### SOURCE PASSAGE
[Begin]
As he advanced from town to town, the priests, on his arrival at each place,
although living in the midst of Indians, some of whom were armed,
and many of whom had served the King of Spain in various wars,
and all of whom looked on the Jesuits almost as gods,
came out and peacefully gave up the keys of all their houses,
and submitted quietly to be made prisoners and be carried off in chains
from the territories which they and their order had civilized and ruled over
almost two hundred years. Seventy-eight Jesuits and their provincials
were sent prisoners to Buenos Ayres, and their places all filled up
with other priests taken from different Orders, and none of whom
had any experience in mission-work. As Dean Funes tartly writes,
the miracle that Bucareli wished, but scarcely dared to hope for,
had taken place. The Jesuits, in Paraguay, at least, by their conduct
in their last public act, most amply vindicated their loyalty
to the Spanish crown. Nothing would have been easier,
depleted as the viceroyalty was at the time of troops,*
than to have defied the forces which Bucareli had at his disposal,
and to have set up a Jesuit State, which would have taxed
the utmost resources of the Spanish crown to overcome.
No doubt the very facility with which Bucareli carried out his plans
confirmed him in his own mind of their expediency, for men in general
are prone to think that right which they accomplish with success.
However, be that as it may, he returned in triumph to Buenos Ayres
on September 16, having expended in his expedition less than four months.
So in a quarter of a year the Jesuits, after more than two hundred
years of rule, were all expelled from Paraguay.
[End]
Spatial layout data
[Begin]
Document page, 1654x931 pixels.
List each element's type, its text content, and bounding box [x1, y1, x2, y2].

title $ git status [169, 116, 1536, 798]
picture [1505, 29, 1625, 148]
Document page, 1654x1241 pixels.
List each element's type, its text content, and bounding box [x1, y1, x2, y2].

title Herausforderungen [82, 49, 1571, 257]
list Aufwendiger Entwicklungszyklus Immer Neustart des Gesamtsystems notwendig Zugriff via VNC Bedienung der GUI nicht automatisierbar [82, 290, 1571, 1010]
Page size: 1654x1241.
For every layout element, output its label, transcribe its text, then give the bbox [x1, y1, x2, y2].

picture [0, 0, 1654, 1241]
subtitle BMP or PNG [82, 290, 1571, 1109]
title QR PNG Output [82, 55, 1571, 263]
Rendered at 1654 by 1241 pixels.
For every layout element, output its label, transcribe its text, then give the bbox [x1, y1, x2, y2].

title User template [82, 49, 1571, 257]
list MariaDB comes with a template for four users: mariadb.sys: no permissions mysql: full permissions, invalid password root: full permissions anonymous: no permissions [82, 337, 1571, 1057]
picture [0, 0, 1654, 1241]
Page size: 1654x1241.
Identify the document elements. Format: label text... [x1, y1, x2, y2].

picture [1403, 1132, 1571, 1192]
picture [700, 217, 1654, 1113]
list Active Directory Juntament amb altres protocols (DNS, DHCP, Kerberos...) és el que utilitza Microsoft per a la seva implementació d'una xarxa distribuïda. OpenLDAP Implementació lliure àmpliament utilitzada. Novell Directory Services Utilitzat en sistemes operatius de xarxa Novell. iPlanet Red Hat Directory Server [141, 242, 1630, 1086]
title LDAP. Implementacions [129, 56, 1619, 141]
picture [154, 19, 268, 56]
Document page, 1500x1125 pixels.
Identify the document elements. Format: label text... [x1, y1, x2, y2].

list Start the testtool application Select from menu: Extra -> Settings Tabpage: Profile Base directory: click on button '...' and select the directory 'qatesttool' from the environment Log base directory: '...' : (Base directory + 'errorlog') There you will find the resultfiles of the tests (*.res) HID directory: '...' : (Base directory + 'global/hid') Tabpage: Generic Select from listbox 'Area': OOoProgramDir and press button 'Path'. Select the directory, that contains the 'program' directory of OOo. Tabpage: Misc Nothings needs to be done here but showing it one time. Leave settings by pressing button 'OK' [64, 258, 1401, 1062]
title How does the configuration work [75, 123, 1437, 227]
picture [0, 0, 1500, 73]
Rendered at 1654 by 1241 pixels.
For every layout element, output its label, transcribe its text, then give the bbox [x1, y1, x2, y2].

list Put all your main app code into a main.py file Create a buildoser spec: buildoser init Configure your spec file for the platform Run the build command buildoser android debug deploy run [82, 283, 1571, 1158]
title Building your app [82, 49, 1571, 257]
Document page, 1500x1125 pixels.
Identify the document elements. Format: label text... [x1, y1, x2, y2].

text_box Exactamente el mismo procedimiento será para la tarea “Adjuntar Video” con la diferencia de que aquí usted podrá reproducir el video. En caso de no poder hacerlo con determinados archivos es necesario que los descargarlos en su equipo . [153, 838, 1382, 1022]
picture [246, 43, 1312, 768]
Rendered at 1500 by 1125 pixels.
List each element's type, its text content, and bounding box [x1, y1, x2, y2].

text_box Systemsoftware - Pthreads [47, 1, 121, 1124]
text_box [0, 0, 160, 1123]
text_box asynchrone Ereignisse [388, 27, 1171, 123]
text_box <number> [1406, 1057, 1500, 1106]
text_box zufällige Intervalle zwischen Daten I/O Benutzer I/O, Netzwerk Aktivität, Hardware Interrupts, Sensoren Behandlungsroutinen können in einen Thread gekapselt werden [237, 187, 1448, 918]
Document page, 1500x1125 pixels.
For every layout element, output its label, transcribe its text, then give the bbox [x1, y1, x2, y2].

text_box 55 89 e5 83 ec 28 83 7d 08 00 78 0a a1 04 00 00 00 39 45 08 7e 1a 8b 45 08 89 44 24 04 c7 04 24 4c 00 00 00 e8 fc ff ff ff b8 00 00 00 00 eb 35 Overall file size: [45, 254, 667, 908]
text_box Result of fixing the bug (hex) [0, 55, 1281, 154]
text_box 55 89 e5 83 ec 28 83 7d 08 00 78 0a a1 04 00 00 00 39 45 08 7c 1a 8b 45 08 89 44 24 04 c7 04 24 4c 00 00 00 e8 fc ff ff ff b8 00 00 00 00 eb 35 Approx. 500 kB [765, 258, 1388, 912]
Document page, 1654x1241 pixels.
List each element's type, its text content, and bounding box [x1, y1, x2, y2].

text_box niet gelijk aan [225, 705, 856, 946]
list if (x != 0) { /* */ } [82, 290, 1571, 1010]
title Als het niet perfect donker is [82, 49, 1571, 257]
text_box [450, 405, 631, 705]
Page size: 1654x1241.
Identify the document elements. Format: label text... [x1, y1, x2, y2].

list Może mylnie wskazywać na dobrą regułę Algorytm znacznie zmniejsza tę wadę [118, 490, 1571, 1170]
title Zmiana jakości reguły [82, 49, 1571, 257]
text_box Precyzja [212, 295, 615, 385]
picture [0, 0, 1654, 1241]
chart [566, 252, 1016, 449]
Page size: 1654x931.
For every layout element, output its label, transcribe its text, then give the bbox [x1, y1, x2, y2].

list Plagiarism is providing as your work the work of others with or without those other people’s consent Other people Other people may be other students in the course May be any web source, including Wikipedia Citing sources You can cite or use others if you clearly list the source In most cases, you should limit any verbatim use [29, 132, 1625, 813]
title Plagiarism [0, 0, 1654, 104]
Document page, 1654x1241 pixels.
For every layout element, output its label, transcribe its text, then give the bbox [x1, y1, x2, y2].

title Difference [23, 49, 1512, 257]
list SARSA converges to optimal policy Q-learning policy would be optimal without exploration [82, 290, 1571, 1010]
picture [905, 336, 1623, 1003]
[End]
Pick up the passage on the expulsion of the Jesuits from Paraguay after its final sentence and carry it forward.

### RESULT
--
* Bucareli, in a letter to El Conde de Aranda (Brabo, `Coleccion de Documentos
relativos a/ la Expulsion de los Jesuitas', Madrid, 1872),
says in reference to the perils by which he imagined himself surrounded:
`El misero diminuto estado de la tropa, por el atraso
de sus pagas y la falta que encontre/ de caudales en estas cajas,
era una urgencia que me atormentaba.'
--

They made no fight, nor offered any resistance, letting themselves be taken
as a butcher takes a sheep, and that surrounded as they were
by a population of upwards of one hundred and fifty thousand souls,
cut off by countless leagues from the outside world, defended on three sides
by virgin forests and by marshes hardly passable to European troops.
One word from the Provincial would have set the missions in a blaze.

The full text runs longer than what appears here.